→ **WHAT THE EXERCISE ASKS**
The exercise calls for every entry that follows to be repeated exactly.

MATERIAL PROVIDED Start Marker

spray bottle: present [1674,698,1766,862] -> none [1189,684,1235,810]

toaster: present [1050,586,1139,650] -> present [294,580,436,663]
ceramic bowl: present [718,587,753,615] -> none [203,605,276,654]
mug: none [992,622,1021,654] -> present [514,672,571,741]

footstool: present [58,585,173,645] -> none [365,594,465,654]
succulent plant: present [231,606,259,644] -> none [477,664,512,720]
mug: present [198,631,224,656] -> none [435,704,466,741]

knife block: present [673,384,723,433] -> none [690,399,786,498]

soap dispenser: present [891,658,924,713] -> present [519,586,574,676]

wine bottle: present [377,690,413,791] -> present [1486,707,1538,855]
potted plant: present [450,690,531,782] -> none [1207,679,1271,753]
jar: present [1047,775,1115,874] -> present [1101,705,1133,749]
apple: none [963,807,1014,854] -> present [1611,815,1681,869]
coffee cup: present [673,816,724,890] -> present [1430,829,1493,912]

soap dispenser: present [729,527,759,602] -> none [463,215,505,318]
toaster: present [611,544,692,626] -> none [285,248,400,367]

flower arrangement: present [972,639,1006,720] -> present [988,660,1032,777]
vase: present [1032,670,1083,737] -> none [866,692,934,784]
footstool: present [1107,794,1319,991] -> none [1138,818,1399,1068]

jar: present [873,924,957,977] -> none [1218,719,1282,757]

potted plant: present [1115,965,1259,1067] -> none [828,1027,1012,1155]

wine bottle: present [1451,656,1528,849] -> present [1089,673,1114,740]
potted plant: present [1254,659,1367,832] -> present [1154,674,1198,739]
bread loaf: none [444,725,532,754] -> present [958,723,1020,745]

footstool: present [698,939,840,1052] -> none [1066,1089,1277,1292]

MATERIAL PROVIDED End Marker

→ **TASK OUTPUT**
spray bottle: present [1674,698,1766,862] -> none [1189,684,1235,810]

toaster: present [1050,586,1139,650] -> present [294,580,436,663]
ceramic bowl: present [718,587,753,615] -> none [203,605,276,654]
mug: none [992,622,1021,654] -> present [514,672,571,741]

footstool: present [58,585,173,645] -> none [365,594,465,654]
succulent plant: present [231,606,259,644] -> none [477,664,512,720]
mug: present [198,631,224,656] -> none [435,704,466,741]

knife block: present [673,384,723,433] -> none [690,399,786,498]

soap dispenser: present [891,658,924,713] -> present [519,586,574,676]

wine bottle: present [377,690,413,791] -> present [1486,707,1538,855]
potted plant: present [450,690,531,782] -> none [1207,679,1271,753]
jar: present [1047,775,1115,874] -> present [1101,705,1133,749]
apple: none [963,807,1014,854] -> present [1611,815,1681,869]
coffee cup: present [673,816,724,890] -> present [1430,829,1493,912]

soap dispenser: present [729,527,759,602] -> none [463,215,505,318]
toaster: present [611,544,692,626] -> none [285,248,400,367]

flower arrangement: present [972,639,1006,720] -> present [988,660,1032,777]
vase: present [1032,670,1083,737] -> none [866,692,934,784]
footstool: present [1107,794,1319,991] -> none [1138,818,1399,1068]

jar: present [873,924,957,977] -> none [1218,719,1282,757]

potted plant: present [1115,965,1259,1067] -> none [828,1027,1012,1155]

wine bottle: present [1451,656,1528,849] -> present [1089,673,1114,740]
potted plant: present [1254,659,1367,832] -> present [1154,674,1198,739]
bread loaf: none [444,725,532,754] -> present [958,723,1020,745]

footstool: present [698,939,840,1052] -> none [1066,1089,1277,1292]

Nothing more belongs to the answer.